The Kosovo Energy Sector Clean Up and Land Reclamation Project in Kosovo involves a three-part component of disposing ash in an open mine pit, removing chemicals from the “Kosovo A” power plant, and providing research on the treatment of waste. The Lignite Power Technical Assistance Project will include new components such as support for a low carbon growth strategy.
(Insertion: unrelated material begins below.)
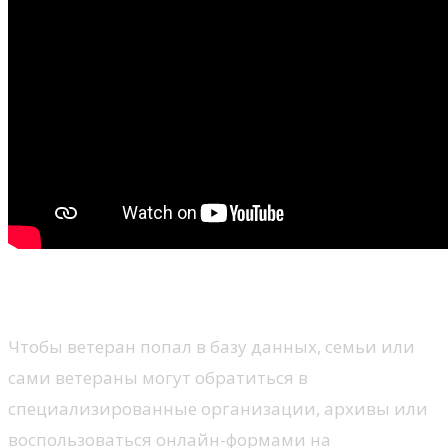
Как внести вклад
Чтобы ветеран попал в базу данных, семьи или
сами ветераны могут обратиться в
специализированные организации, архивы или
воспользоваться онлайн-формами на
The Bank has a substantial program to improve energy efficiency in the Region. These programs include wholesale financing mechanisms implemented through intermediaries such as Banks and energy service companies (ESCOs) in Turkey, Croatia, FYR Macedonia, Bulgaria, and Poland. Programs to improve the energy efficiency of public buildings, schools, and hospitals that also improve educational achievement and health outcomes have been successfully implemented in Armenia, Moldova, and Serbia. Many of these projects utilize a range of financing instruments and grants, including the GEF, Carbon Finance, and the new Clean Technology Fund (CTF). The Bank is also helping a number of countries to develop and implement their national energy efficiency strategies, including Ukraine, FYR Macedonia, and Russia.
Turkey’s overall energy program in 2009 achieved major advances in the energy sector, supported by the World Bank, in its worldwide first financing from the CTF. The ongoing Renewable Energy Project aims to tap Turkey’s significant renewable energy potential from hydro, wind, solar, biomass, geothermal, and other resources. The government, businesses, and communities are working together to stop negative impacts of waste by recycling the trash into electricity and compost. Eventually, Turkish officials hope to produce 5 percent of the country’s energy from garbage.